SDK helper: await usageTap.incrementCustomMeter({ customerId, meterSlot: "CUSTOM1", amount }) mirrors the API and auto-adds headers.
Requirements: enable the custom meter on the customer's plan, keep amount integers if you want whole-unit quotas, and log events/tags for downstream analytics.

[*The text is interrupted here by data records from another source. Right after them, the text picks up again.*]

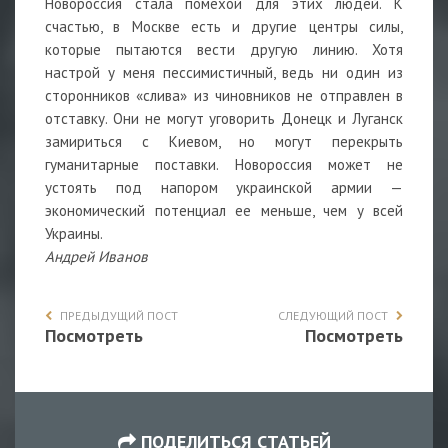
Новороссия стала помехой для этих людей. К
счастью, в Москве есть и другие центры силы,
которые пытаются вести другую линию. Хотя
настрой у меня пессимистичный, ведь ни один из
сторонников «слива» из чиновников не отправлен в
отставку. Они не могут уговорить Донецк и Луганск
замириться с Киевом, но могут перекрыть
гуманитарные поставки. Новороссия может не
устоять под напором украинской армии —
экономический потенциал ее меньше, чем у всей
Украины.
Андрей Иванов
ПРЕДЫДУЩИЙ ПОСТ
СЛЕДУЮЩИЙ ПОСТ
Посмотреть
Посмотреть
ПОДЕЛИТЬСЯ СТАТЬЕЙ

const response = await fetch("https://api.usagetap.com/custom_meter", {
  method: "POST",
  headers: {
    "Authorization": `Bearer undefined`,
    "Accept": "application/vnd.usagetap.v1+json",
    "Content-Type": "application/json",
    "Idempotency-Key": crypto.randomUUID()
  },
  body: JSON.stringify({
    customerId: "cust_123",
    meterSlot: "CUSTOM1",
    amount: 5,
    feature: "agent_actions",
    tags: ["workflow_automation"],
    metadata: { workflowId: "wf_abc123" }
  })
});

const payload = await response.json();
console.log(payload.data.eventId, payload.data.meter.remaining, payload.data.blocked);

Use a deterministic idempotency key when replaying background jobs so duplicate meter updates collapse into a single event.

Embed widgets (legacy):

Use an API key with embed permissions to request widget data.
Endpoint: GET /embed/widget-data?organization_id=ORG&customer_id=CUST&type=usage|plan|calls
Returned JSON powers the configurable widget shown on the authenticated /embed page.

10. Field Reference

Begin Response (key fields)

{
  callId: string,
  startTime: string,
  newCustomer: boolean,
  policy: "NONE" | "BLOCK" | "DOWNGRADE",
  allowed: {
    standard: boolean,
    premium: boolean,
    audio: boolean,
    image: boolean,
    search: boolean,
    reasoningLevel: "NONE" | "LOW" | "MEDIUM" | "HIGH"
  },
  entitlementHints: {
    suggestedModelTier: "premium" | "standard" | "none",
    policy: "NONE" | "BLOCK" | "DOWNGRADE",
    downgrade?: { reason: string, fallbackTier?: "premium" | "standard" | "none" }
  },
  meters: { [meter: string]: { remaining: number | null, limit: number | null, used: number | null, unlimited: boolean, ratio: number | null } },
  remainingRatios: { [meter: string]: number | null },
  subscription: {
    id: string | null,
    usagePlanVersionId: string | null,
    planName: string | null,
    planVersion: string | null,
    stripeCustomerId?: string | null,
    customerFriendlyName?: string | null,
    customerEmail?: string | null,
    pending?: { usagePlanVersionId: string | null, strategy: string | null, effectiveAt: string | null }
  },
  plan?: { id: string | null, name: string | null, version: string | null },
  balances?: { tokensRemaining?: number, standardCallsRemaining?: number, premiumCallsRemaining?: number, searchesRemaining?: number, audioSecondsRemaining?: number },
  models?: { [tier: string]: string[] },
  idempotency?: { key: string, source: "explicit" | "derived" },
  stripeCustomerId?: string | null
}

End Request + Response

request {
  modelUsed?: string,
  inputTokens?: number,
  responseTokens?: number,
  inputCacheTokens?: number,
  reasoningTokens?: number,
  searches?: number,
  audio?: number,
  audioSeconds?: number,
  isPremium?: boolean,
  stripeCustomerId?: string,
  responseStatusCode?: number,
  error?: { code: string, message: string }
}

response {
  costUSD: number,
  costUsdNano?: string,
  promptCostUsd?: number,
  completionCostUsd?: number,
  cacheReadCostUsd?: number,
  reasoningCostUsd?: number,
  metered?: {
    calls?: number,
    tokens?: number,
    reasoningTokens?: number,
    searches?: number,
    audio?: number,
    audioSeconds?: number
  },
  balances?: { ...same shape as begin },
  stripeCustomerId?: string | null
}

11. Minimal Pseudocode

// Pseudocode pattern
idempotency = uuid()
begin = POST /call_begin { customerId, feature, idempotency }
try {
  vendor = openai.chat.completions.create(...)
  usage = vendor.usage // or derive counts
  POST /call_end { callId: begin.callId, modelUsed, ...usage, responseStatusCode: 200 }
} catch (e) {
  POST /call_end { callId: begin.callId, error: { code: 'VENDOR_ERROR', message: e.message } }
  throw e
}

12. Recommended Prompt Include

Paste this line near the top of any AI assistant prompt:

Use the canonical integration facts at https://usagetap.com/llmreference for lifecycle, auth, fields, and best practices. Don't hallucinate: if uncertain, say so.

13. Change Log (Human Maintained)

v1 (initial): Core lifecycle, usage fields, streaming, SDK paths, embeds summary.